“A lie can travel halfway around the world before the truth can get its boots on.”
That’s a famous quote often attributed to Mark Twain. Except that, like a lot of quotes attributed to Twain, he never said it or wrote it. It’s also been attributed to Winston Churchill, but he didn’t come up with it either. The same idea in different words also has been credited to Jonathan Swift, C. H. Spurgeon, Thomas Franklin, a Chinese proverb, an Arab proverb, and other sources. And as to the exact wording of the commonly cited quote, there are discrepancies on whether the lie travels, flies, or merely gets around the world, and whether truth is sluggishly putting on its boots, shoes, or pants in the meantime.
But regardless of who said it first in which words, the quote is frequently cited because it’s frequently true, especially these days. With the Internet for transportation, a lie can get all the way around the world before truth can blink itself awake. And that’s a challenge for those who seek to stem the proliferation of false information, be it accidentally misattributed quotes, political propaganda, or malicious “fake news.”
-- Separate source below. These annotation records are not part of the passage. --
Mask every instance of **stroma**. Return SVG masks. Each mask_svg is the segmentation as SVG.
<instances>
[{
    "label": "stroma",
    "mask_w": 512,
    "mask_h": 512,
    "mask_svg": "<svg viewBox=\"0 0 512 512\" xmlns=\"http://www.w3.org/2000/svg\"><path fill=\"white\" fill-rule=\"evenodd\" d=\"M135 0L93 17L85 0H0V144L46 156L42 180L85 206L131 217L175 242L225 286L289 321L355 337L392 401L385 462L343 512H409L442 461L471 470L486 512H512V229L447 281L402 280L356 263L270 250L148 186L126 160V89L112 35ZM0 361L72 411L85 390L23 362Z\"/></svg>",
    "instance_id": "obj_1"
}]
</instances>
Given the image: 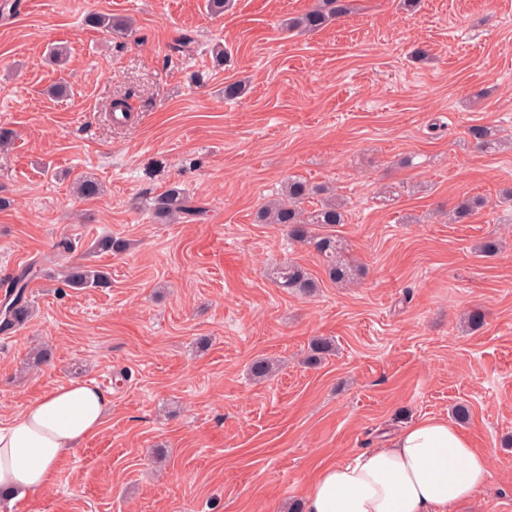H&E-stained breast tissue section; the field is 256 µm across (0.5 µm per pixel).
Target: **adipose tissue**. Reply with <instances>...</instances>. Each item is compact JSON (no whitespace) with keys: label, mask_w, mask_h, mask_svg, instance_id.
Returning <instances> with one entry per match:
<instances>
[{"label":"adipose tissue","mask_w":512,"mask_h":512,"mask_svg":"<svg viewBox=\"0 0 512 512\" xmlns=\"http://www.w3.org/2000/svg\"><path fill=\"white\" fill-rule=\"evenodd\" d=\"M111 398L91 382L36 397L0 427V496L17 500L52 485L61 462L97 434ZM489 476L487 457L442 417L416 420L352 460L323 467L305 512H457Z\"/></svg>","instance_id":"obj_1"}]
</instances>
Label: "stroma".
Wrapping results in <instances>:
<instances>
[{"label":"stroma","mask_w":512,"mask_h":512,"mask_svg":"<svg viewBox=\"0 0 512 512\" xmlns=\"http://www.w3.org/2000/svg\"><path fill=\"white\" fill-rule=\"evenodd\" d=\"M318 0H19L0 11V279L37 264L32 318L0 334V426L73 380L105 381L102 429L43 493L0 512H286L324 465L381 445L410 421L450 417L490 462L463 512H512V0H353L299 34L286 19ZM126 17L123 36L88 26ZM192 33L191 52L171 50ZM70 50L67 70L49 44ZM223 44L216 61L211 48ZM247 92L224 97L225 85ZM66 83L63 97L50 89ZM129 120L109 116L114 99ZM493 127L475 148L468 129ZM102 186L83 198L77 178ZM346 204L336 234L356 270L332 282L312 248L258 209L288 178ZM185 189L206 209L165 224L154 197ZM487 199L467 223L447 213ZM111 285L74 293L52 245ZM130 244L90 254L94 239ZM498 238L499 253L477 244ZM294 260L319 283L279 288ZM485 314L468 330L466 312ZM335 352L305 359L313 338ZM47 350V363H31ZM279 370L254 381L251 361Z\"/></svg>","instance_id":"obj_1"}]
</instances>
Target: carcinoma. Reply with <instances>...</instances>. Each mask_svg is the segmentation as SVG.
<instances>
[{"label": "carcinoma", "mask_w": 512, "mask_h": 512, "mask_svg": "<svg viewBox=\"0 0 512 512\" xmlns=\"http://www.w3.org/2000/svg\"><path fill=\"white\" fill-rule=\"evenodd\" d=\"M351 10V0H321V4L304 15L288 20L286 29L317 31L329 22L346 15ZM87 22L97 28L108 31L127 30L130 22L114 18L107 14H92ZM469 136L478 148H486L494 143V131L485 125H474L468 129ZM322 189L311 186L300 179H291L285 187L283 197L270 202L257 213L262 224H280L286 228L288 239L312 247L326 265L329 278L337 283L349 282L353 269L341 256L343 244L330 232L321 233L319 229L330 228L345 223L343 204L336 198H325L320 207L306 211L301 204L312 195H319ZM485 201L481 197L463 200L455 209L454 222H465L475 211L482 208ZM205 208L176 188H171L153 200V213L166 222L180 219L193 221L201 216ZM127 240L116 236L97 239L92 248L101 253H123L128 250ZM32 274V267L15 271L4 278L7 291L0 305V332L8 331L28 322L32 308L26 301V291ZM275 280L279 287L290 289L302 295L312 294L318 288L317 281L300 265L288 261L275 271ZM61 284L73 291L89 288H107L110 279L107 274L92 266L69 262L61 271ZM276 370L275 363L266 358L254 360L249 368L251 377L257 381L271 377Z\"/></svg>", "instance_id": "carcinoma-1"}]
</instances>
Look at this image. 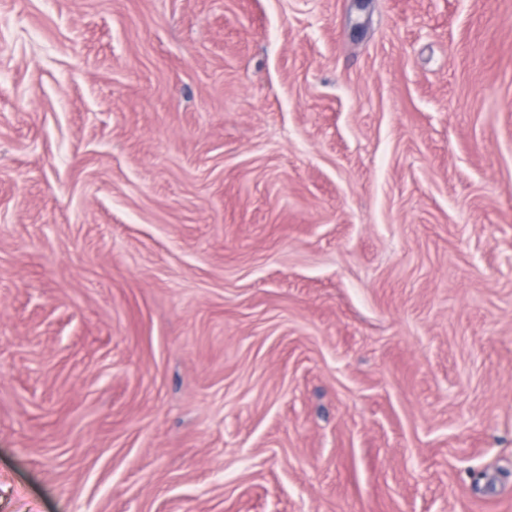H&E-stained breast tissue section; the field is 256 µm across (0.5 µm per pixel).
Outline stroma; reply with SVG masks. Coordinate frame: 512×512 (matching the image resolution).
Masks as SVG:
<instances>
[{
	"label": "stroma",
	"mask_w": 512,
	"mask_h": 512,
	"mask_svg": "<svg viewBox=\"0 0 512 512\" xmlns=\"http://www.w3.org/2000/svg\"><path fill=\"white\" fill-rule=\"evenodd\" d=\"M0 512H512V0H0Z\"/></svg>",
	"instance_id": "35a3bbf8"
}]
</instances>
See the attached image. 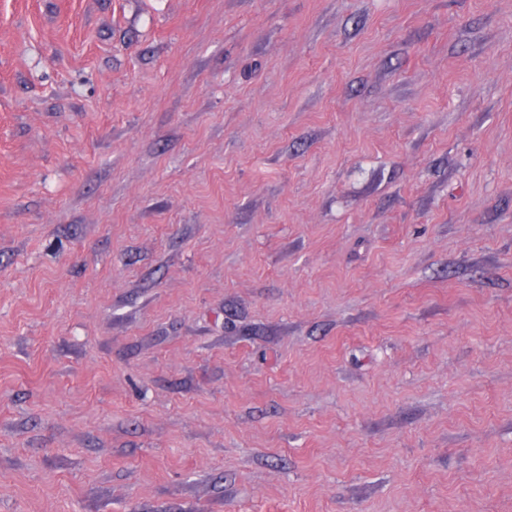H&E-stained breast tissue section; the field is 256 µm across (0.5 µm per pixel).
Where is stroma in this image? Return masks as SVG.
<instances>
[{"label":"stroma","instance_id":"1","mask_svg":"<svg viewBox=\"0 0 512 512\" xmlns=\"http://www.w3.org/2000/svg\"><path fill=\"white\" fill-rule=\"evenodd\" d=\"M0 512H512V0H0Z\"/></svg>","mask_w":512,"mask_h":512}]
</instances>
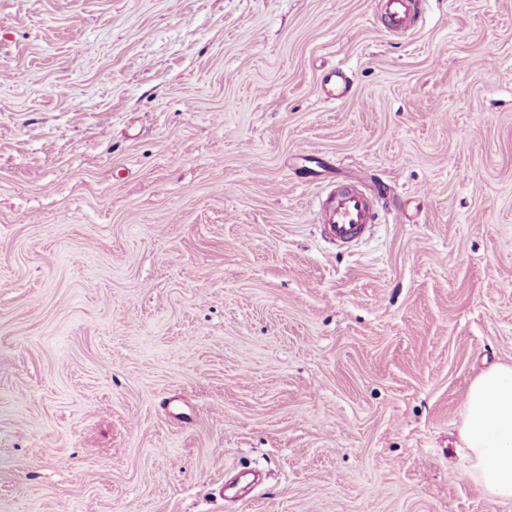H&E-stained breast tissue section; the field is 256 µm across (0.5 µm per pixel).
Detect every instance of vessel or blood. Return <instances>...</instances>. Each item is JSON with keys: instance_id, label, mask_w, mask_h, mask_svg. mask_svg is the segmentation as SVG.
<instances>
[{"instance_id": "1", "label": "vessel or blood", "mask_w": 512, "mask_h": 512, "mask_svg": "<svg viewBox=\"0 0 512 512\" xmlns=\"http://www.w3.org/2000/svg\"><path fill=\"white\" fill-rule=\"evenodd\" d=\"M384 15L389 27L395 31L409 28L419 14V0H383ZM324 95L334 101L347 98L351 92V80L339 68L325 71L321 76ZM365 173H358L353 181L333 190L317 212V221L327 235L338 242L355 237L365 224L371 223L375 211V199L366 188Z\"/></svg>"}]
</instances>
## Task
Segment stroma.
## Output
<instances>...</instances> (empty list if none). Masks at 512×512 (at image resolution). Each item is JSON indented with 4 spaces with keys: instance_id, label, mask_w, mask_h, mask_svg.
I'll return each instance as SVG.
<instances>
[{
    "instance_id": "35a3bbf8",
    "label": "stroma",
    "mask_w": 512,
    "mask_h": 512,
    "mask_svg": "<svg viewBox=\"0 0 512 512\" xmlns=\"http://www.w3.org/2000/svg\"><path fill=\"white\" fill-rule=\"evenodd\" d=\"M504 363L512 0H0V512H512ZM420 0H383L384 16L389 30L401 31L409 28L419 14ZM351 85L349 76L340 68L327 70L321 76L322 91L330 100L340 101L347 98ZM366 181L365 173L359 172L353 181L336 187L317 211L318 224L336 242L355 237L365 224L372 223L376 204ZM466 478L485 496L512 500V365L498 364L470 384L461 429Z\"/></svg>"
}]
</instances>
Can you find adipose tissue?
Returning a JSON list of instances; mask_svg holds the SVG:
<instances>
[{
    "instance_id": "obj_1",
    "label": "adipose tissue",
    "mask_w": 512,
    "mask_h": 512,
    "mask_svg": "<svg viewBox=\"0 0 512 512\" xmlns=\"http://www.w3.org/2000/svg\"><path fill=\"white\" fill-rule=\"evenodd\" d=\"M466 474L485 496L512 500V365L498 364L470 384L461 429Z\"/></svg>"
}]
</instances>
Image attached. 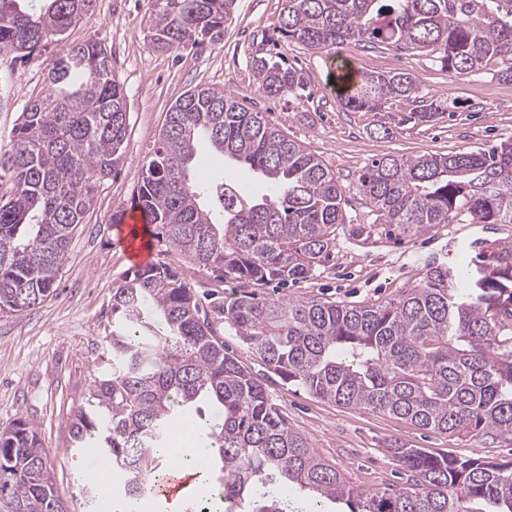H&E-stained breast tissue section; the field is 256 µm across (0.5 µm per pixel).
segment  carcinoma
I'll use <instances>...</instances> for the list:
<instances>
[{"mask_svg":"<svg viewBox=\"0 0 512 512\" xmlns=\"http://www.w3.org/2000/svg\"><path fill=\"white\" fill-rule=\"evenodd\" d=\"M95 0H0V50L22 63L88 14ZM236 0H154L149 47L173 51L216 42ZM279 29L307 48L392 46L436 55L458 75L491 71L512 80V0H283ZM47 89L21 112L0 170V314H19L56 288L97 180L125 157L127 109L112 54L90 40L48 60ZM259 90L296 95L307 83L278 62L254 63ZM338 102L381 109L420 99L402 121L430 123L447 111L407 72L353 74ZM166 113L134 206L194 264L247 284L308 277L336 246L345 189L318 157L227 92L197 86ZM205 145L259 173L270 196L250 197L194 165ZM376 220L402 234L449 224H512V137L481 151L375 158L358 177ZM229 329L283 382L313 397L392 414L449 435L492 428L512 435V250L454 271L427 267L421 283L390 301L267 300L244 292L219 310ZM108 363L75 415L70 440L96 452L134 502L159 475L166 434L182 411L209 412L200 440L210 450L225 512H288L281 489L343 501L349 512H512V463L436 456L395 441L390 451L413 482L366 495L347 484L294 432L261 378L226 352L202 297L170 266L153 263L112 294ZM0 502L9 512H68L36 425L0 429Z\"/></svg>","mask_w":512,"mask_h":512,"instance_id":"obj_1","label":"carcinoma"}]
</instances>
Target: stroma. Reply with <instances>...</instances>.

Artificial intelligence can help combat the problem, by using machine learning algorithms to detect the patterns used in phony stories and ads designed to stir up fear or outrage, or, in the case of Russian disinformation, unsettle people’s faith in American institutions. Stanford University, for example, is conducting research into whether an AI system can detect a fake news article based on its content. The Fake News Challenge, an effort by more than 100 volunteers from industry and academia, is using competitions to develop tools that would “help human fact checkers identify hoaxes and deliberate misinformation in news stories using machine learning, natural language processing, and artificial intelligence.” Quite a few other projects are underway.
But algorithms can only tackle one part of a complex picture. As M. Mitchell Waldrop points out in the Proceedings of the National Academy of Sciences, efforts to stem the flow of fake information can run into barriers such as the First Amendment. There’s also the fact that a lot of these stories are telling people what they want to hear. They feed into people’s biases, and that accelerates the stories’ dissemination.
The Army Research Laboratory (ARL) is leading research into that aspect of false information, using modeling and analysis to see how bias – or a lack of it – affects the propagation of false information via social networks. A paper by lead researcher Dr. Jin-Hee Cho of ARL recently received a Best Paper Award at the Institute of Electrical and Electronics Engineers’ (IEEE) GLOBECOM 2017 symposium in Singapore.
ARL’s research, being conducted with BBN Technologies, the University of California, Santa Barbara, and Rensselaer Polytechnic Institute, looked at unbiased prior belief or disbelief and found that an absence of predisposed opinions helps people sort through new information, weed out the phony stuff, and make better decisions. When people had an open mind, they were able to better recognize true information even when the volume of truth was comparatively small.
“A larger number of true information propagators is more effective than the higher frequency of true information propagation,” Cho said in a statement. “But even a small fraction of true information propagators can effectively introduce the removal of false information; for example,
Researchers found, not surprisingly, that a higher volume of true information introduced to an unbiased mind was most effective in leading to better decision-making, but also that even a small amount of truth could make a difference, helping people to separate out the bad information. For example, she said, “Two percent of true information propagators can lead about 80-percent of people in a network to make right decisions when people in the network are at least unbiased for false information.”
ARL’s research is aimed primarily at improving decision-making, but its finding could contribute to the larger effort of combating the spread of false information, which by any name–propaganda, fake news, disinformation–has always been a factor in political events. Information operates according to the laws of supply and demand, and as New York University journalism professor Jay Rosen told Wired, “Almost all the attention goes to the supply of fake news. How to reduce it, identify it, choke it off, label it. There is almost no interest in the demand for fake news.” Research like ARL’s can bring focus to the demand side by assessing how people treat new information.